Отрывок страницы ▸

Княжнин. Подражатель французам в своих трагедиях и своих комедиях, рабски им следующий, но одаренный талантом. Некоторые из его комедий удержались на сцене. Он неизмеримо выше Сумарокова. Некоторые из его сцен всегда будут читаться с удовольствием, несмотря на то, что язык с того времени ушел вперед. В своих комедиях, в целом подражательных, в некоторых частностях он удачно осмеял пороки своего времени.
Костров достоин упоминания за перевод в александрийских стихах первых песен ‘Илиады’ и за прозаический перевод Оссиана. Его язык не лишен силы.
Бобров. Талант необработанный, но не без силы. Он оставил много од, написанных напыщенным стилем, и описательную поэму по названию ‘Таврида’2. В этом хаосе встречается несколько блестящих поэтических искр.
Богданович. Автор весьма простодушной поэмы под названием ‘Душенька’, подражание Лафонтену. Много изящества, своеобразия, длиннот и дурного вкуса.
Озеров. По времени, в которое выходили в свет его сочинения, он принадлежит к следующему периоду, но по своему языку он связан с этим. Он написал несколько трагедий. Форма в них французская. Язык не отличается ни изяществом, ни чистотой. Но много силы в выражении, много правды в изображении чувства. Несколько поистине трагических сцен. Несколько хорошо задуманных и выдержанных характеров.
Петров. Истинный поэт. Язык неотесанный. Много мыслей и сильных образов. Живописец своего времени. Он воспел в своих одах победы Екатерины Великой. Его героями были Потемкин и Румянцев. Он оставил после себя перевод ‘Энеиды’ александрийскими стихами. Слог его очень шероховатый, но выразительный.

Задание ▸
Верните дословно часть отрывка о русских писателях, начиная со слов «Озеров. По времени, в» и далее вплоть до слов «шероховатый, но выразительный.».

Блок данных ▸
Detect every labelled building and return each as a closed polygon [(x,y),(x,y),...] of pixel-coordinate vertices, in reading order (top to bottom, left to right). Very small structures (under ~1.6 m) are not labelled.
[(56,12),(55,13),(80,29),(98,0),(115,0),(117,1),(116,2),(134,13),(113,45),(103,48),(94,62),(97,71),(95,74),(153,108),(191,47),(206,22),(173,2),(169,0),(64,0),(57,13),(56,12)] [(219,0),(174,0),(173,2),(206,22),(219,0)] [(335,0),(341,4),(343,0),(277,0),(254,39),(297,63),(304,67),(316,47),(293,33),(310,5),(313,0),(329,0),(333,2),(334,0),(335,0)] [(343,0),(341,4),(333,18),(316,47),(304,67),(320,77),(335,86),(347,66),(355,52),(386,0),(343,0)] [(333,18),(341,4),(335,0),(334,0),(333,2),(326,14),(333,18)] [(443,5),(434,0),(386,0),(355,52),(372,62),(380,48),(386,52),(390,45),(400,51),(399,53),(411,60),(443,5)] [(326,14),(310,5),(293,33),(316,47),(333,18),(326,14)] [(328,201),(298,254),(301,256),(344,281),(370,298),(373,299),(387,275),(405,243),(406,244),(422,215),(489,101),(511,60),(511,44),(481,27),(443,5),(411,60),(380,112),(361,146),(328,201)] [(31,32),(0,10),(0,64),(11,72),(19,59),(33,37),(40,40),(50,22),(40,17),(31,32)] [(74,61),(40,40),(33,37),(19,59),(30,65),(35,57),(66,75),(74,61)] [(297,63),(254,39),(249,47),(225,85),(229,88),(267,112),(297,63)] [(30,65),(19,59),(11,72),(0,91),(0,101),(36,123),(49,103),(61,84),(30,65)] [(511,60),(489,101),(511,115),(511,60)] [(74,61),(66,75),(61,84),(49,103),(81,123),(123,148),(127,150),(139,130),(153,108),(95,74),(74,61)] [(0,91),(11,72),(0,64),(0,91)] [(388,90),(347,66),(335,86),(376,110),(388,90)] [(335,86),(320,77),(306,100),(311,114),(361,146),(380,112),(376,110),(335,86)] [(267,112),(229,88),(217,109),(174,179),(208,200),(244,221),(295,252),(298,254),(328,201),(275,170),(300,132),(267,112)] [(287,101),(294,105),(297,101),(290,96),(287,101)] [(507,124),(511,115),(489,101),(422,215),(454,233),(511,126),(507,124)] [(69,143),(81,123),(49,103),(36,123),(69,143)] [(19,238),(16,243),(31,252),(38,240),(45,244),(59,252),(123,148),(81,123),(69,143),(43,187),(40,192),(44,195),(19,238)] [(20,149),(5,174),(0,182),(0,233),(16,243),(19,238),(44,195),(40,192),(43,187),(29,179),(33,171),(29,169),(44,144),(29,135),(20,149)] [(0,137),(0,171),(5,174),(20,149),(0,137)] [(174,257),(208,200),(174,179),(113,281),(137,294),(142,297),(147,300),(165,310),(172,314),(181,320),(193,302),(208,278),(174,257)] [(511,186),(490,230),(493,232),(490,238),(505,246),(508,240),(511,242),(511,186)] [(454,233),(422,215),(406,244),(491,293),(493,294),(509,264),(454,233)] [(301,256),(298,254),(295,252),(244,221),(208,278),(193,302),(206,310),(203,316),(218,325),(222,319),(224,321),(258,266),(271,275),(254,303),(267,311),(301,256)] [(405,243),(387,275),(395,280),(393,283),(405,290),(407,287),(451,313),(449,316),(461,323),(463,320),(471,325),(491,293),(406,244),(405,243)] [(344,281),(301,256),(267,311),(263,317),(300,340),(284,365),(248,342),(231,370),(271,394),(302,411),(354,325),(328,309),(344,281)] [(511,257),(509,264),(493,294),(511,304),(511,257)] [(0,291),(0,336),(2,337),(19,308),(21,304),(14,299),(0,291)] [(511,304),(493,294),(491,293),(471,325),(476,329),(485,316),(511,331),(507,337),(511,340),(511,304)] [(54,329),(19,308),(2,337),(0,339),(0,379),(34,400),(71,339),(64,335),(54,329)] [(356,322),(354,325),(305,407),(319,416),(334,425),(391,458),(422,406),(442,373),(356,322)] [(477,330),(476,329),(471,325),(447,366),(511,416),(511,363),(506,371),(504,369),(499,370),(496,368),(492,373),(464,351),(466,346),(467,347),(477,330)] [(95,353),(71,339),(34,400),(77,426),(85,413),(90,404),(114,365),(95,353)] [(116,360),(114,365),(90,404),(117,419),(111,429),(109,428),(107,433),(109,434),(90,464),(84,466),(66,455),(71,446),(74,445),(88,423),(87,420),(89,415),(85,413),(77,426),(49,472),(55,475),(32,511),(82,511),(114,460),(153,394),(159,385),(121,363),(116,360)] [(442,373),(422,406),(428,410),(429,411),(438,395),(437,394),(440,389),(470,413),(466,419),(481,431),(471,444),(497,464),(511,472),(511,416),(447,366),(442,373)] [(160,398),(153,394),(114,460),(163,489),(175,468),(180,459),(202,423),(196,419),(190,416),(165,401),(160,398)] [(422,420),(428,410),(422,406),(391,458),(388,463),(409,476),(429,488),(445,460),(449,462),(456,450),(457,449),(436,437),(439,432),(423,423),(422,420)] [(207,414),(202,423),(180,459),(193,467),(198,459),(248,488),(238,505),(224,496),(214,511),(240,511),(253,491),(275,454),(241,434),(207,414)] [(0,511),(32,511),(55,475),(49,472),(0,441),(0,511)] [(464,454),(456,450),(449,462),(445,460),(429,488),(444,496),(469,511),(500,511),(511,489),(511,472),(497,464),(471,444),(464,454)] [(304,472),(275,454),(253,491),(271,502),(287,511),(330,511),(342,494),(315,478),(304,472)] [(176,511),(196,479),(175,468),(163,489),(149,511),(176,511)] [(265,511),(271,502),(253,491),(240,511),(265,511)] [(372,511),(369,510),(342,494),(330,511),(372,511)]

Ответ ▸
Озеров. По времени, в которое выходили в свет его сочинения, он принадлежит к следующему периоду, но по своему языку он связан с этим. Он написал несколько трагедий. Форма в них французская. Язык не отличается ни изяществом, ни чистотой. Но много силы в выражении, много правды в изображении чувства. Несколько поистине трагических сцен. Несколько хорошо задуманных и выдержанных характеров.
Петров. Истинный поэт. Язык неотесанный. Много мыслей и сильных образов. Живописец своего времени. Он воспел в своих одах победы Екатерины Великой. Его героями были Потемкин и Румянцев. Он оставил после себя перевод ‘Энеиды’ александрийскими стихами. Слог его очень шероховатый, но выразительный.